The Inevitability of Change

Change


The only constant is change.  As difficult as that seems to realize in a daily pursuit of comfort and stability, it is liberating to comprehend the eventuality of growth.  Universally, evolution of mind, body, and spirit lay at the foundation for all fulfillments.  

The stage is set early, at least in western culture, to extend a limitation to growth in the fundamentals with which society is framed.  We have basic mandated education and cultural normative in communities.  There is also the “higher” education extension, almost entirely reimagined over the last two generations.  

Originally, university pursuits were available to individuals where apprenticeship would not suffice.  Libraries alone could not disseminate information like current iterations of the internet and media.  Tradecraft has slowly gone out of favor as manufacturing has been resettled in other countries.  The scarcity of tangible productivity compelled a generation to seek college as a means of qualifying for occupations and means of resourcing that were otherwise not realized.  Many would analyze the situation as a sort of a holding pattern.  The currently employed were not aged or monied enough to retire and the young adults exiting the traditional avenues of education had nowhere to land.  

We witnessed change in the absence of a plan to account for what that change would bring.  We are dealing with the effects of this while simultaneously refusing to recognize the fundamental contributors to the disorder we are observing and living through.  

The son should not pay for the sins of the father.  Most would agree that culpability is limited to the individual and individuals are subject to the results of their personal choices.  The ethos of racism resides in the idea that there is genetic primacy and familial or cultural relations confine humans to a value or potential.  Understanding this bigotry as an irrational artifact, history remains inextricable to our experience on earth and informs our decision making at conscious and subconscious levels.

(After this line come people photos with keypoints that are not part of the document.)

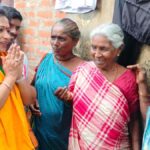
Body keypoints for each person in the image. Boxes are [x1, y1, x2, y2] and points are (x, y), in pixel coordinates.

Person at [55, 23, 141, 149]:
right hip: (84, 144)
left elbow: (134, 120)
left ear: (119, 49)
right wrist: (68, 98)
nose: (97, 54)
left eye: (103, 48)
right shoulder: (83, 71)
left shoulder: (128, 79)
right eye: (94, 47)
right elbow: (77, 103)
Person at [31, 18, 85, 150]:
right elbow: (33, 85)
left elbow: (88, 105)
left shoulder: (83, 68)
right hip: (40, 129)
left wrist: (70, 99)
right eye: (53, 37)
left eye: (61, 39)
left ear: (75, 41)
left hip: (64, 133)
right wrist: (32, 101)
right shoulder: (46, 59)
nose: (55, 43)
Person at [0, 9, 36, 149]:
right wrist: (10, 77)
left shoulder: (9, 57)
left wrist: (18, 76)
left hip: (16, 137)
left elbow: (27, 100)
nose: (8, 36)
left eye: (7, 30)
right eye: (1, 30)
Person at [0, 5, 29, 79]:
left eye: (17, 28)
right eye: (10, 26)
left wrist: (18, 78)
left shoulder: (20, 57)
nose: (14, 31)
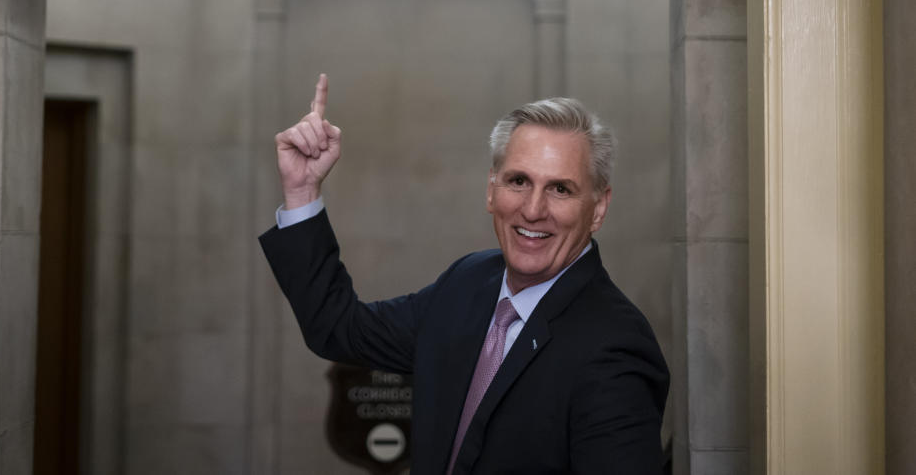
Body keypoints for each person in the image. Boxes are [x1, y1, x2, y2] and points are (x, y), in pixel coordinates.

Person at [259, 74, 668, 475]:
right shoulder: (468, 282)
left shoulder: (615, 347)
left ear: (597, 208)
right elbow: (339, 328)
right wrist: (301, 192)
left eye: (560, 189)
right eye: (518, 181)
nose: (532, 209)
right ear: (492, 190)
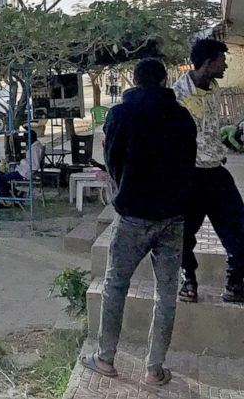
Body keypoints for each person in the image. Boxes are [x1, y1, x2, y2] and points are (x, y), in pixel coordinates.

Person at [82, 58, 196, 386]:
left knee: (115, 286)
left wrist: (124, 188)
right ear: (163, 82)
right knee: (166, 293)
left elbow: (113, 159)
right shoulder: (182, 117)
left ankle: (105, 359)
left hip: (132, 215)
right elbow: (189, 163)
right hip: (172, 216)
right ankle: (155, 368)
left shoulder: (121, 115)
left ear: (134, 80)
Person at [172, 38, 244, 304]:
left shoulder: (213, 89)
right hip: (190, 174)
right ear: (207, 63)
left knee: (238, 229)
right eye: (221, 61)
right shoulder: (178, 95)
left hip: (216, 172)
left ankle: (235, 284)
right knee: (184, 233)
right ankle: (188, 281)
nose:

Although children should not pay for the sins of their parents, they do pay for their debts.  We recognize debt as transferrable in marriage or through cosignatories.  We are familiar with the phenomena of generational wealth but unrecognized is the direct experience of generational debt.  Much of the discussion regarding reparations in the communities of those descendent from slavery in the US revolves around this idea.  Debate continues in not only recognizing a way to extract an amount lending to resolving the debt but in the responsibility of the debt altogether.  

What isn’t in question, however, is the debt placed on countries and economies which function on an unsustainable pattern of borrowing without regard or responsibility to the payment of the debt burden.  The entirety of the world is in such a crisis.  We have collateralized our future to pay for the debts of our present.  We have forsaken the land beneath our feet to achieve luxury and comfort because we refuse to apply ourselves in building our own existence.  We are so afraid of resonating with the unknown, of dancing with the mystery of creation, that we have sold our souls to the extravagance of the past.  

In our pursuits of comfort, we have built our own prisons thinking they were castles.  We look through our windows at the outside world.  We look at our screens to distract ourselves from the true nature of reality.  This denial of our existence and our circumstance has consequences beyond a messy home.  When an individual stops questioning their path, they err in their journey.  We accept so much about our lives that we have forgotten to ask the questions that compel us to discover and create.  We have worn the life jacket for so long that we have forgotten we can swim. 

The universe will not stop.  Karma will force growth and there is no amount of complacency stronger than the force of God.  

We will reorganize our societal governance structure.  We will attain accountability for ourselves and for the structures and individuals that we bequeath with authority to collectively manage our resources.  We will come to terms with the truth of what we are doing to this planet and ourselves ecologically.  We will see that not all of our progress is progressive.  Our food system and dietary influences will be understood more completely in regard to their impacts on personal and collective health and their cultivation practices of the greater biosphere.  We will understand our human physiological system better and witness the majesty and perfection of the human body…and our part in defiling it.  When we understand our own perfection, we will recognize our personal and collective contribution to disease.  We will stop operating under the assumption that our practices of pharmacologic intervention are correcting a frail or broken system but instead mitigating and perpetuating the damage we are doing to ourselves.  We will collectively achieve a balance of mind and spirit once more, immersing ourselves in the glory of natural existence and embracing the love and splendor of the earth.  We will stop turning to drama and medications attempting to alter our psychiatric malaise.  We suffocate in our caves, shielded from the healing forces of nature and protect ourselves by putting on a mask.

We will do this together through cocreation and we will do it with honesty and love.  We will conduct commerce truthfully and fairly by reimagining our system of currency to extend value and energy without manipulation and thievery.  No individual or entity will control commerce.  Resources will be awarded based off of value and that value will be assessed collectively.  Novelty, creation, invention, and progress will flourish.  These extensions of hope and benefit will be at the forefront of human excitement and expectation.  Children will no longer be asked what they want to be when they grow up, it will be understood that we are all here to manifest the mysteries of the universe in service to all.  The ideations of today could never foretell the majesty of tomorrows creation.  

We will see each other as brothers and sisters on this eternal journey and recognize a limitless potential of possibility and resources.  There will be no war because there will be nothing to fight over.